If money is tight, renters insurance can sound like a luxury. But what if you knew that the average cost of a policy is less than $200 a year, which breaks down to about $12-15/month?* For most people, that’s an expense worth stretching to cover, especially when considering everything a policy can cover and how expensive it could be to not be covered.
It’s also important to know that landlord insurance doesn't extend to cover personal possessions of renters. In other words, if your neighbor starts a fire that damages your possessions and you don’t have renters insurance, don’t expect your landlord to pony up and replace your singed clothing or toasted couch.
*Average rates run a little higher in Mississippi, Louisiana, Alabama, Oklahoma, and Texas.
What It Covers
A renters insurance policy usually includes four types of coverage:
The first one that comes to mind for most people is personal property protection. This coverage replaces (or pays cash for the value of) your personal belongings in case of a covered loss. This can include furniture, clothing, electronics, appliances you own, jewelry, etc.
Liability protection pays out if someone is injured in your home and files a lawsuit. That ‘someone’ could be a friend, a roommate, a friend of a roommate, or a family member.
Increased living expenses covers the reasonable costs of staying somewhere else after a covered loss (fire, hurricane, etc.) makes your home uninhabitable.
Guest medical protection can help pay medical expenses for someone injured at your home.
In some cases, renters insurance can also protect your possessions if they’re stolen from your car or a hotel room, or if your bike is stolen. The liability coverage can also extend to include injuries inflicted by your pet. Say your usually lovable cat decides to drag its claws across your cousin, your policy could cover the cost of the injured person’s medical bills.
What It Doesn’t
Unless you purchase an additional rider (an extension of the policy to cover specific situations) for a higher monthly premium, renters insurance won’t pay for damage from flooding, war, nuclear hazard, neglect of property, intentional destruction of property, or governmental seizure of property.
What to Look For
There are two parts of a policy you should pay close attention to: the covered losses/perils and the policy’s limit.
Covered perils simply outlines under what conditions the insurance company will pay for damage caused to your home or possessions. Perils include fire or lightning; windstorm or hail; explosions; riot or civil commotion; damage caused by aircraft or vehicles; smoke; vandalism or malicious mischief; theft; volcanic eruption; falling objects; weight of ice, snow or sleet; and many issues related to damage from HVAC systems, plumbing systems, fire sprinklers, and appliances.

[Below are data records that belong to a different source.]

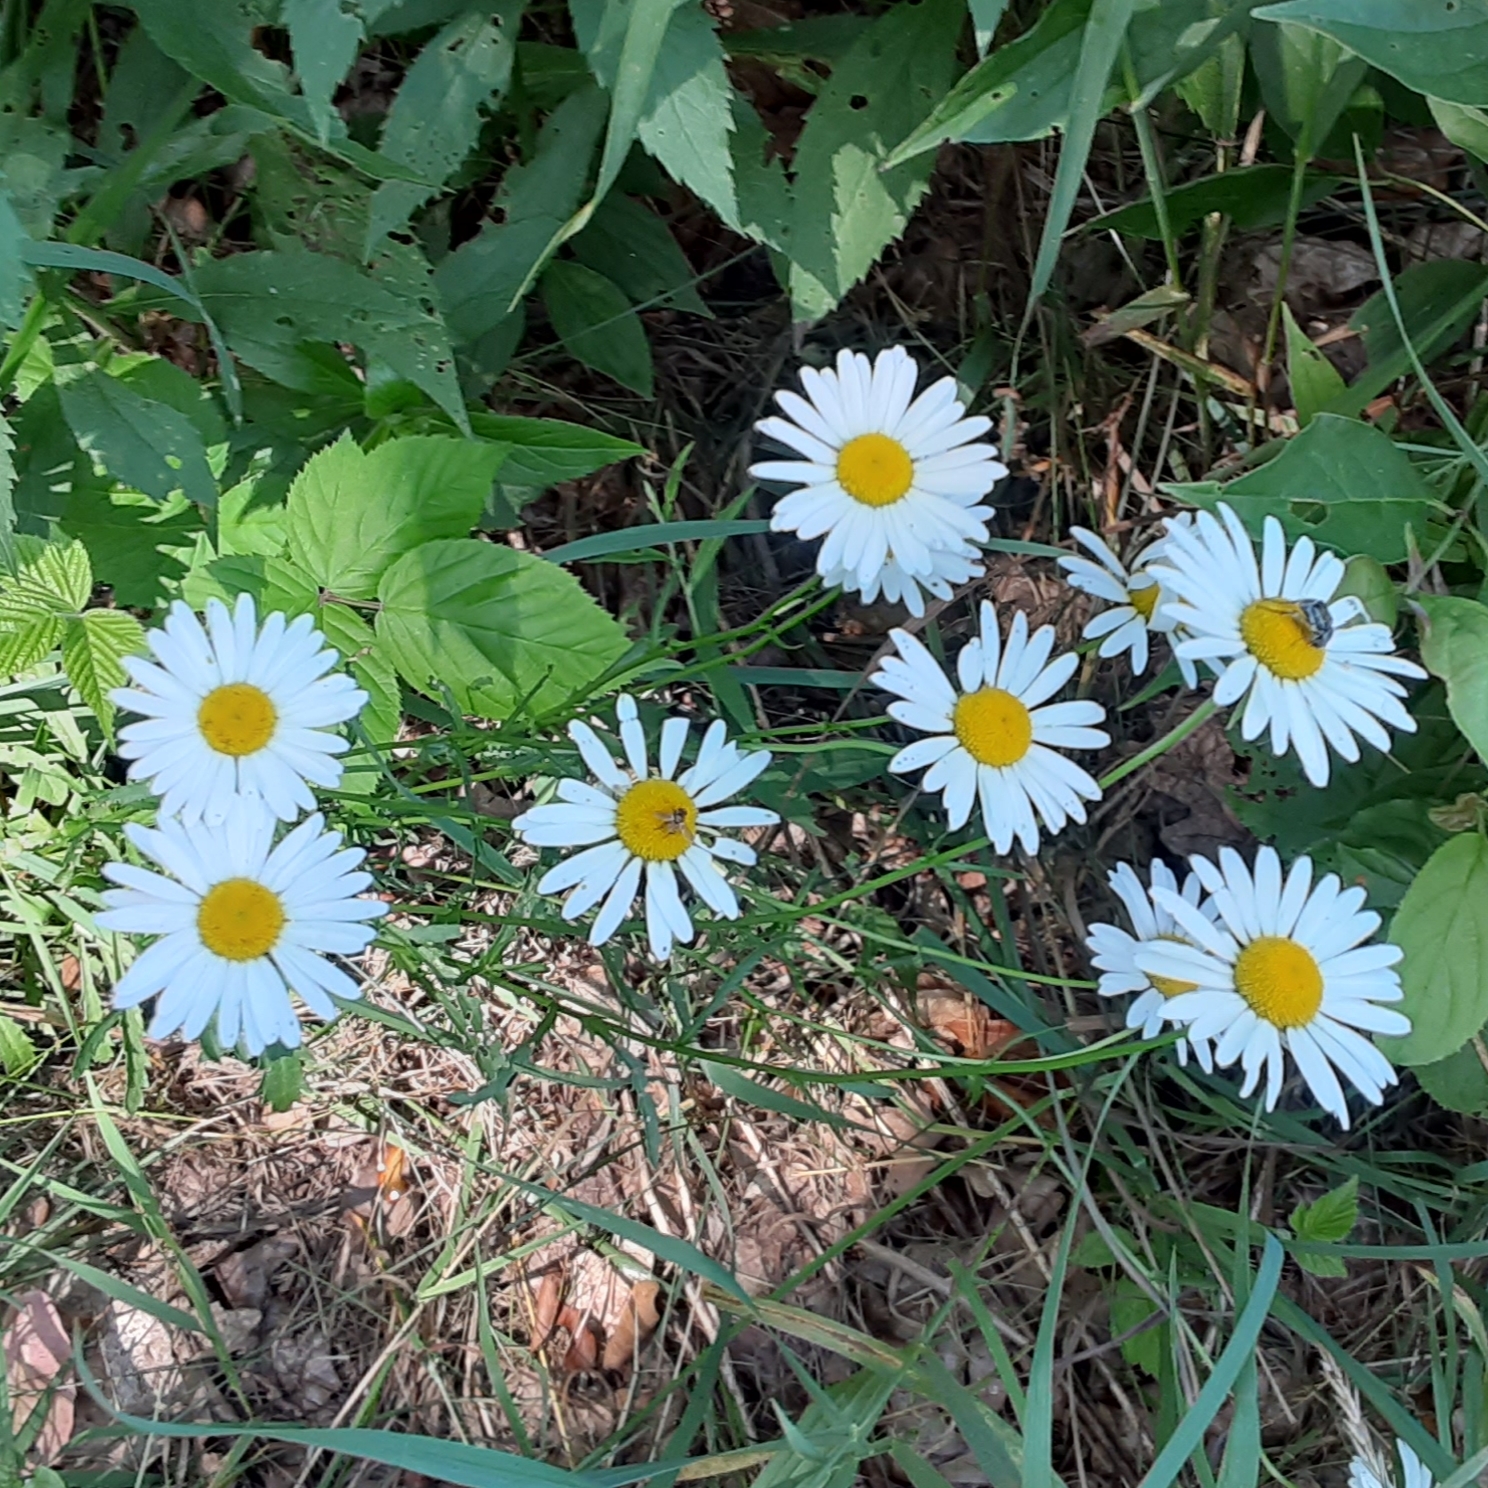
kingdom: Plantae
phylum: Tracheophyta
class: Magnoliopsida
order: Asterales
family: Asteraceae
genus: Leucanthemum
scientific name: Leucanthemum vulgare
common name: Oxeye daisy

A policy's limit is the maximum amount of money the insurance company will pay for a covered loss. For example, if your computer is worth more money than the limit on your policy and it’s stolen from your home, you’ll have to pay the difference between what the policy pays out and what a replacement computer would cost. While considering a policy’s limit, also see how they plan to replace lost personal possessions. A policy that offers replacement cost coverage will pay for you to purchase a new item of the same kind. A policy that offers actual cash value will pay you the amount of money you could expect to receive if you sold the item at its pre-damage condition and age
Roommates
A caution about roommates and renters insurance. It can be a great cost-cutting measure to live with roommates to save on rent and utility bills. You can add a roommate to your policy, but that’s a risky move. Any claims that roommate makes on the policy may affect your premiums and will be reflected on your Comprehensive Loss Underwriting Exchange (C.L.U.E.) report.
Insurance companies contribute client claim histories to this C.L.U.E. database, from which the report is generated. If you were to apply for an insurance policy from a different company in the future, they could see if you’ve made multiple and similar claims in the past. This might mean they will charge you higher monthly premiums. It can be risky to allow someone else an influence over this report, which could affect your financial future.